Loading Environment from FAT... mbox: Timeout waiting for send space
mbox: Timeout waiting for send space
bcm2835: Could not query eMMC clock rate
In:    serial
Out:   serial
Err:   serial
mbox: Timeout waiting for send space
bcm2835: Could not query MAC address
mbox: Timeout waiting for send space
bcm2835: Could not query board serial
Net:   eth0: ethernet@7d580000
PCIe BRCM: link up, 5.0 Gbps x1 (SSC)
starting USB...
Bus xhci_pci: Register 5000420 NbrPorts 5
Starting the controller
USB XHCI 1.00
scanning bus xhci_pci for devices... 2 USB Device(s) found
       scanning usb for storage devices... 0 Storage Device(s) found
Hit any key to stop autoboot:  0 
U-Boot> ls
ls - list files in a directory (default /)

Usage:
ls <interface> [<dev[:part]> [directory]]
    - List files in directory 'directory' of partition 'part' on
      device type 'interface' instance 'dev'.
U-Boot> 

Not sure if this is related but now I am getting this error

ERROR: u-boot-1_2020.01-r0 do_configure: U-Boot configuration rpi_4_32b_config has setting:
CONFIG_ENV_OFFSET=0x800000
CONFIG_ENV_OFFSET_REDUND=0x1000000
but Mender expects:
CONFIG_ENV_OFFSET=0x400000
Please fix U-Boot's configuration file.

I see that this was maybe fixed here: meta-mender/0001-configs-rpi-enable-mender-requirements.patch at master · mendersoftware/meta-mender · GitHub but doesn’t seem like it’s working now.

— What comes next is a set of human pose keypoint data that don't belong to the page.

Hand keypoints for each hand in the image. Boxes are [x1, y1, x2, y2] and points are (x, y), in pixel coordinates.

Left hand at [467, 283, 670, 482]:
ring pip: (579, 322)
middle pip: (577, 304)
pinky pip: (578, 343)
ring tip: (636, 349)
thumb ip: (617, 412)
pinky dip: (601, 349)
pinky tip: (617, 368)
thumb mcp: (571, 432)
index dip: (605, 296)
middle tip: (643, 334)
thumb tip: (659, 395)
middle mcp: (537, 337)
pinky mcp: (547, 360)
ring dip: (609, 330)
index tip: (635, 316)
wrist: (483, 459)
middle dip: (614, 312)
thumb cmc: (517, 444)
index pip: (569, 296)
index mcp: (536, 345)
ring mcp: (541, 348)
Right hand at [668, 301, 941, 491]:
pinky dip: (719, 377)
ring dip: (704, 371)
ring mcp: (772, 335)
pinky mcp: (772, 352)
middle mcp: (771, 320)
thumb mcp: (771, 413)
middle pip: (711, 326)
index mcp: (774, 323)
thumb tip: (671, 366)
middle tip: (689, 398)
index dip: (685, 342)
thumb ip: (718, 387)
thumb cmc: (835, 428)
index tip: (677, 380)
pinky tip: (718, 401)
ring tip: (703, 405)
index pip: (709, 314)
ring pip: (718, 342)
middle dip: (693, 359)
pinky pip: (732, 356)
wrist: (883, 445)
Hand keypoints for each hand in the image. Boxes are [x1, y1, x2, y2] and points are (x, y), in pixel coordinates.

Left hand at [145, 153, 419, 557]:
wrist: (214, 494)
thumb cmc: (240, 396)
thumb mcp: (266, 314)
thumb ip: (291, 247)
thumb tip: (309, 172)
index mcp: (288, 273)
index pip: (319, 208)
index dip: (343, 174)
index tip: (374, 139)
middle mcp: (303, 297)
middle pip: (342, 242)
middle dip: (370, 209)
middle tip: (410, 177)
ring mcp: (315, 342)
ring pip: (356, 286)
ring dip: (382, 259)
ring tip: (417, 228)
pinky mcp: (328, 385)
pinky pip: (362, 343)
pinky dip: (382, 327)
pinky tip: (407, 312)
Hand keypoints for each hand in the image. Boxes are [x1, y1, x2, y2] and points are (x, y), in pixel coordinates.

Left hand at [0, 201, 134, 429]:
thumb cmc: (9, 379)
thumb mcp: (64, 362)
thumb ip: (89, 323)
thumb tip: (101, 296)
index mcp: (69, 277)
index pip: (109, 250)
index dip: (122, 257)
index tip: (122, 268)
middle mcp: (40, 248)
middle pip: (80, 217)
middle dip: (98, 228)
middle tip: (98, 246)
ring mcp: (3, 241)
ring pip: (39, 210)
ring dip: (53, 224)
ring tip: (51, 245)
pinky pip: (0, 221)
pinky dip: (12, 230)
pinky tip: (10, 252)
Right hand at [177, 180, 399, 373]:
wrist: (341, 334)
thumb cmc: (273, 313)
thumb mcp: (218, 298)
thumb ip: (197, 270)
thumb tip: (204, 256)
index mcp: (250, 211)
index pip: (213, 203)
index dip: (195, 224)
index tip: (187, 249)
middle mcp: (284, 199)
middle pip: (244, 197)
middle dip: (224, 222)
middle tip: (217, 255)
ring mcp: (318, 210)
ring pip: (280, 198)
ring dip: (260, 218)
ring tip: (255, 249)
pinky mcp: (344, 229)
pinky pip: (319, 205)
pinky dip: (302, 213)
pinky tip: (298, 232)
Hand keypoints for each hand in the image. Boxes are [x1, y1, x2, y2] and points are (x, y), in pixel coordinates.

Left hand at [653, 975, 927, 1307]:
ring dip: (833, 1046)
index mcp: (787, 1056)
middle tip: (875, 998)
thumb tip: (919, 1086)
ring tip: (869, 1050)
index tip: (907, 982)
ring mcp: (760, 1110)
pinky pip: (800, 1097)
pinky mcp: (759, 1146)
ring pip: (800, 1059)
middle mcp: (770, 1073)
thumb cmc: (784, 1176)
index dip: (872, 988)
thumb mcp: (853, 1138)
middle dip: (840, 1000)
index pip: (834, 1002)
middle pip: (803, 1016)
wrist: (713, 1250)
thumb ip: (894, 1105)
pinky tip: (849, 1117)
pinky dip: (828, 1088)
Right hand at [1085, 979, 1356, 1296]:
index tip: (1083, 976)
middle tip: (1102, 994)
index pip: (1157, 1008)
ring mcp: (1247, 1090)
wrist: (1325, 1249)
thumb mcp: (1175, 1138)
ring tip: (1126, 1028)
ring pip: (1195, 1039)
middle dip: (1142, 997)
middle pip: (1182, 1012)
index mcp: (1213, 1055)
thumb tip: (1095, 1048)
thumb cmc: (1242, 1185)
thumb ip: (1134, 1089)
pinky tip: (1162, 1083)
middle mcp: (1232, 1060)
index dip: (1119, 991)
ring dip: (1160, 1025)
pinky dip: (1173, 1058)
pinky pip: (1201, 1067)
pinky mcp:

This is related to having used too much storage I think:

ERROR: Actual rootfs size (28618 kB) is larger than allowed size 16384 kB

Update: this fixed the issue:

MENDER_STORAGE_TOTAL_SIZE_MB = "2824"
MENDER_BOOT_PART_SIZE_MB = "32"
CONFIG_ENV_OFFSET = "0x800000"
CONFIG_ENV_OFFSET_REDUND = "0x100000"

Note that you don’t need to set those two CONFIG_ENV variables in local.conf, and in fact it’s better not to. They are tied to the patch contents, and therefore should be set by the meta-mender layer (it’s why the error happened in the first place).